Das wunderschöne Ende der Welt

Wir verbringen eine Woche am Ende der Welt: Nein, wir sind noch nicht in Feuerland, wir meinen das andere Ende, das Ende der Welt im Norden Argentiniens.

Nach ein paar Kletter- und Campingtagen in La Ola, wo wir neben einer herrlichen Felskulisse einen beeindruckenden Sternenhimmel mit atemberaubenden Meteoriten bewundern können, borgen wir uns in Cordoba ein Auto aus, um die von Cordoba aus gesehen rund 700 km entfernte Provinz Salta anzufahren.

Mit unserem kleinen Auto geht es los nach Cafayate. Wir fahren endlos lange Straßen ewig geradeaus, vorbei an trockenen Salzseen und gefühlt niemals endendem Grün. Anderen Fahrzeugen begegnen wir kaum.

Nach einer sehr langen Fahrt erreichen wir mitten in der Nacht das kleine Weinbaustädtchen Cafayate. Wir verbringen dort eine kurze Nacht und bereits am nächsten Tag geht es auf knapp 200 km Schotterstraße weiter in den kleinen Ort Cachi.

Während wir an Weingärten, umgeben von Kakteen und karger Landschaft vorbeifahren, vergessen wir auf das Tanken. Kein Problem: GoogleMaps sagt uns, dass es auf der Strecke ein paar Tankstellen geben sollte.

Die erste Tankstelle erweist sich als längst nicht mehr in Betrieb. Optimistisch fahren wir weiter in den nächsten Ort. Die meisten Ortschaften in diesem Gebiet bestehen aus einer Kirche, ein paar wenigen Häusern und einem Fußballplatz. Zum Glück finden wir tatsächlich eine Tankstelle vor. Allerdings ist diese geschlossen. Nachbarn erklären uns, dass diese nur nach Belieben öffnet und keine wirklichen Öffnungszeiten existieren. Na bravo. Weiterfahren können wir nicht mehr, der Tank ist fast ganz leer. Wir werden zu einem privaten Autohändler verwiesen. Dieser lagert Benzin in Kanistern und verkauft uns einige Liter. Wir sind heilfroh und können beruhigt weiterfahren. Ab jetzt nehmen wir uns vor bei zumindest jeder zweiten Tankstelle zu tanken.

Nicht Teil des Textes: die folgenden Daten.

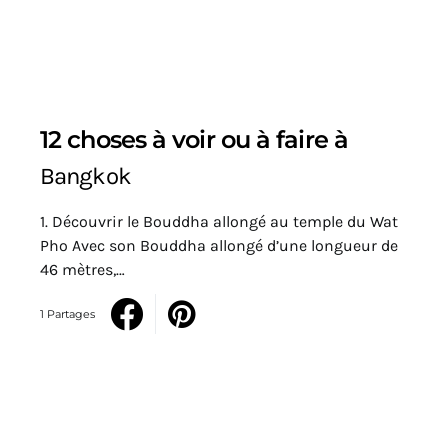
12 choses à voir ou à faire à
Bangkok
1. Découvrir le Bouddha allongé au temple du Wat
Pho Avec son Bouddha allongé d’une longueur de
46 mètres,…
1 Partages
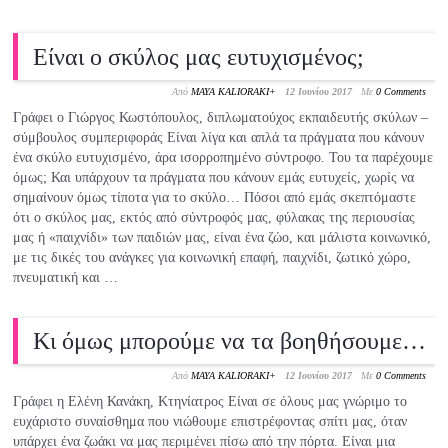
Είναι ο σκύλος μας ευτυχισμένος;
Από
MAYA KALIORAKI
+
12 Ιουνίου 2017
Με
0 Comments
Γράφει ο Γιώργος Κωστόπουλος, διπλωματούχος εκπαιδευτής σκύλων –
σύμβουλος συμπεριφοράς Είναι λίγα και απλά τα πράγματα που κάνουν
ένα σκύλο ευτυχισμένο, άρα ισορροπημένο σύντροφο. Του τα παρέχουμε
όμως; Και υπάρχουν τα πράγματα που κάνουν εμάς ευτυχείς, χωρίς να
σημαίνουν όμως τίποτα για το σκύλο… Πόσοι από εμάς σκεπτόμαστε
ότι ο σκύλος μας, εκτός από σύντροφός μας, φύλακας της περιουσίας
μας ή «παιχνίδι» των παιδιών μας, είναι ένα ζώο, και μάλιστα κοινωνικό,
με τις δικές του ανάγκες για κοινωνική επαφή, παιχνίδι, ζωτικό χώρο,
πνευματική και …
Κι όμως μπορούμε να τα βοηθήσουμε…
Από
MAYA KALIORAKI
+
12 Ιουνίου 2017
Με
0 Comments
Γράφει η Ελένη Κανάκη, Κτηνίατρος Είναι σε όλους μας γνώριμο το
ευχάριστο συναίσθημα που νιώθουμε επιστρέφοντας σπίτι μας, όταν
υπάρχει ένα ζωάκι να μας περιμένει πίσω από την πόρτα. Είναι μια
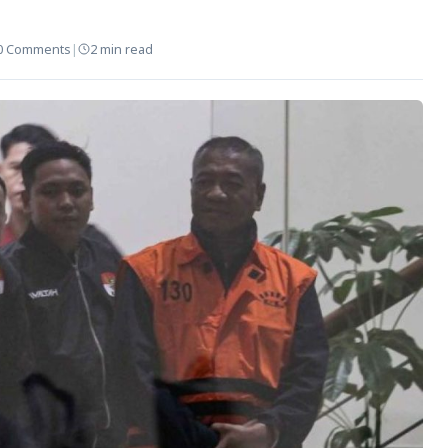
0 Comments
|
2 min read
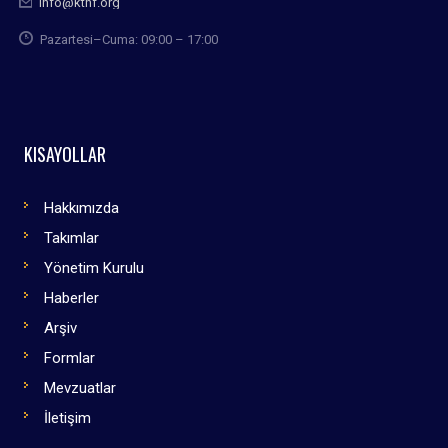
info@kthf.org
Pazartesi–Cuma: 09:00 – 17:00
KISAYOLLAR
Hakkımızda
Takımlar
Yönetim Kurulu
Haberler
Arşiv
Formlar
Mevzuatlar
İletişim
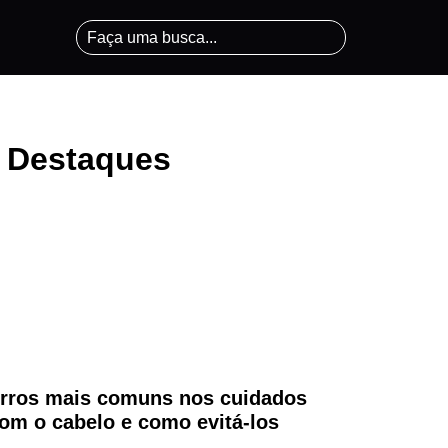
Destaques
rros mais comuns nos cuidados
om o cabelo e como evitá-los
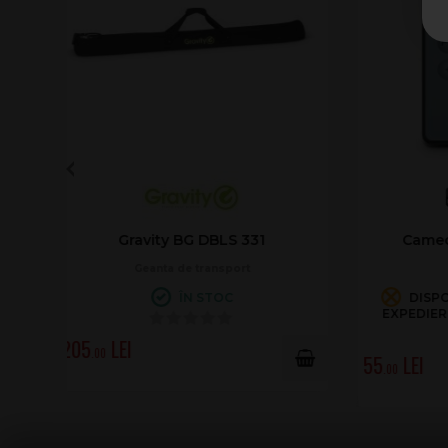
Omnilux Socket DX-420B for GY16
Omnilux
Base
Socket
DISPONIBIL CU PRECOMANDĂ,
EXPEDIERE POSIBILĂ: 18.AUG.2026
30
.00
90
.00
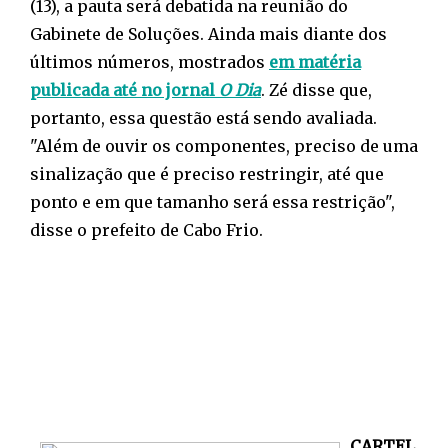
(13), a pauta será debatida na reunião do
Gabinete de Soluções. Ainda mais diante dos
últimos números, mostrados
em matéria
publicada até no jornal
O Dia
. Zé disse que,
portanto, essa questão está sendo avaliada.
"Além de ouvir os componentes, preciso de uma
sinalização que é preciso restringir, até que
ponto e em que tamanho será essa restrição",
disse o prefeito de Cabo Frio.
CARTEL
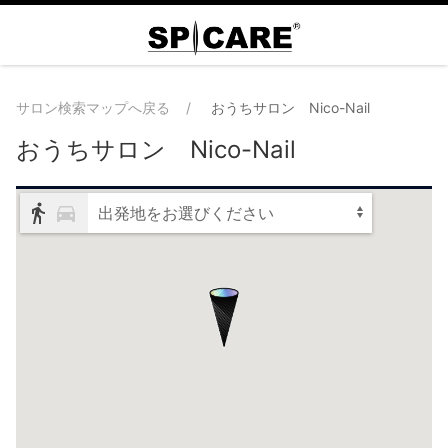
サロン検索マップへ戻る
おうちサロン Nico-Nail
おうちサロン Nico-Nail
出発地をお選びください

Wir verbringen eine Kaffeepause im sehr netten Örtchen Cachi. Weiter geht es in den Nationalpark Los Cardones, in dem es eine herrliche Kakteenlandschaft zu bewundern gibt.

Die Fahrt dieses Tages endet in Salta, der Hauptstadt der gleichnamigen Provinz. Hier besuchen wir das archäologische Museum, in dem drei Inka-Kindsmumien ausgestellt sind. Die Kinder wurden im Rahmen von Hochgebirgsritualen der Inka geopfert und in den 1990er Jahren von Bergsteigern auf einem über 6000 m hohen Vulkan gefunden.

Nun geht es tatsächlich los zum Ende der Welt: Wir fahren nach San Antonio de los Cobres. Hier gibt es gefühlt wirklich nichts. Spannend jedoch ist es, dass die wenigen vorhandenen Unterkünfte ausgebucht sind. Die wunderschöne Landschaft um diesen Ort lockt offenbar einige Touristen an. Somit schlafen wir letztendlich im Auto. Gleich zu Sonnenaufgang fahren wir zum nahe gelegenen Vulkan Tuzgle.

Ein weiteres landschaftliches Highlight des argentinischen Nordens sind die Salinas Grandes. Diese drei Salzwüsten auf knapp 3500 m Höhe weisen eine Fläche von ca. 6000 km² auf. Wir sind begeistert von den riesigen Salzflächen, welche sich in blitzblauen Seen spiegeln.

Die Region im Norden Argentiniens ist bekannt für ihre wunderschönen mehrfarbigen Gebirgsformationen. Für uns ist es wieder sehr spannend, dass wir kaum Menschen und andere Fahrzeuge treffen.

Bevor es vom von uns festgelegten Ende der Welt wieder zurück nach Cordoba geht, legen wir einen Halt in der UFO-Hauptstadt Capilla del Monte ein. Diese wirbt aufgrund mehrerer angeblicher UFO-Sichtungen mit Bergen, welche besondere Energien ausstrahlen sollten. Wir genießen die Landschaft und tanken Energie auf für die Rückfahrt nach Cordoba und den Sprachkurs, den wir dort besuchen werden.